17th century joinery, and the rest of cedar planks.Posted: September 14, 2011
I’m a fairly consistent reader of the blog of Peter Follansbee, a joiner who specializes in 17th century techniques. One joinery technique he often uses is drawboring. You can read more about it here, but basically it’s a pin driven though the mortise and tenon. The hole for the pin in the tenon is offset from the hole through the mortise, so when the pin goes through it pulls the tenon shoulder tightly against the stock that has the mortise. No glue, screws, nails etc.
There is a two part video as well about the technique, if you are confused and want to spent 12 minutes clearing it all up.

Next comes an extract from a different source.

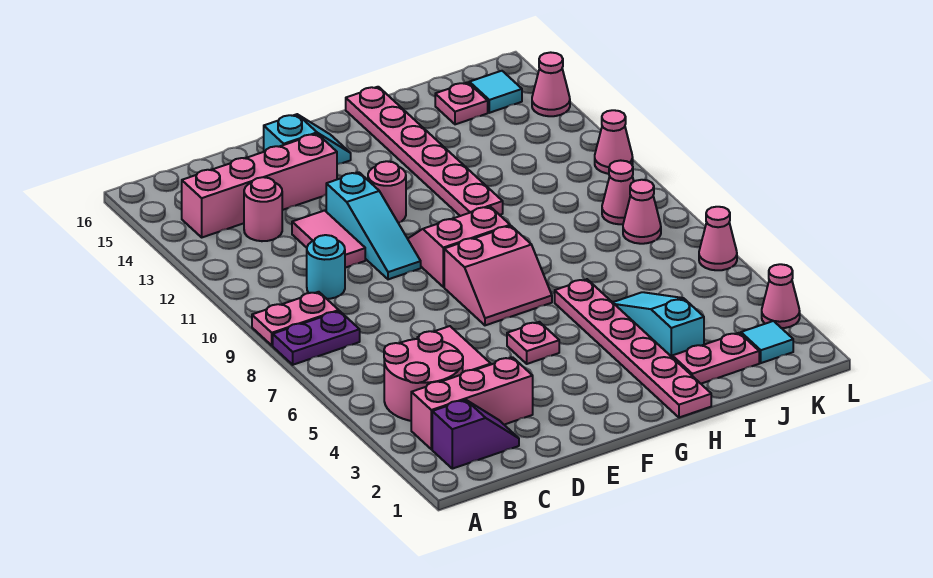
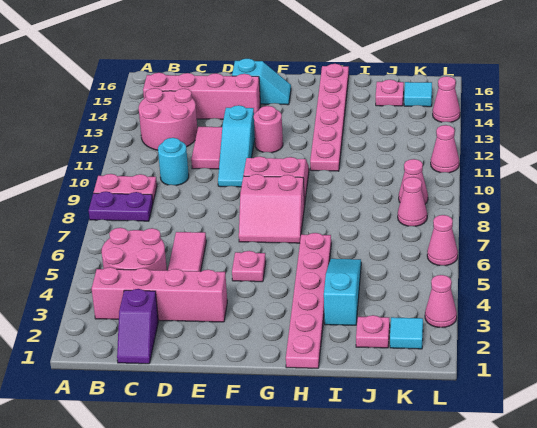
purple slope B2:C2 level 1 top B -> purple slope C1:C2 level 1 top 2
pink brick B3:D3 level 1 -> pink brick B3:E3 level 1
pink round brick C13 level 1 -> pink round brick B12:C13 level 1
pink plate I2:J2 level 1 -> pink plate J2 level 1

I read all about this and thought it was the coolest thing since sliced bread. This joint it the reason a lot of the furniture from the 17th century still exists, and in considerably good shape. I wanted to try it out, with the hopes that I’d one day make a set of stools is this style.
Since I got up early enough that using power tools wouldn’t be very neighborly, I cut the tenon and chiseled the mortise into two scraps of oak I had. When I got a good fit, I drilled my holes through the mortise, and drilled the offset hole in the tenon. Then I split a piece from a scrap of walnut and shaved it down to be slightly larger than the hole.

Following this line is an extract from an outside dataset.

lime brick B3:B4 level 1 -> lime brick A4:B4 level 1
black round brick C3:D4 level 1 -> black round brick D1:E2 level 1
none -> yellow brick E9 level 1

Drove it through, flush cut the pin, and it was done. Not the most exciting thing, since it was just a piece of scrap, but I was glad it worked well and looks neat with the contrasting wood. It pulled together very tightly, the line between the joint is just a shadow.
I finished resawing the cedar log. I made up a resaw fence to help keep the cuts straight. That worked well, and made the whole operation safer and less likely to bend of break the blade. The end product looks really neat!
I painted the ends with latex paint to keep them from drying out too fast and unevenly, causing splitting. Then sticked and stacked the wood on the side of the garage where I more often run the AC and dehumidifier. Since it gets more airflow they’ll dry quicker. They are out of the way, and I’ll revisit them in a few months.
Someone in Avondale took down a laurel oak a few days ago, and I got a few of the more manageable pieces. Interested to see how those come out. Having a resaw capacity of only 6 inches is obviously limiting, but I think with random wood I find, splitting the logs down to six inch wide pieces is acceptable. I wouldn’t want to do this with the larger cedar logs- hopefully the shop around the corner could resaw those for me for a nominal fee.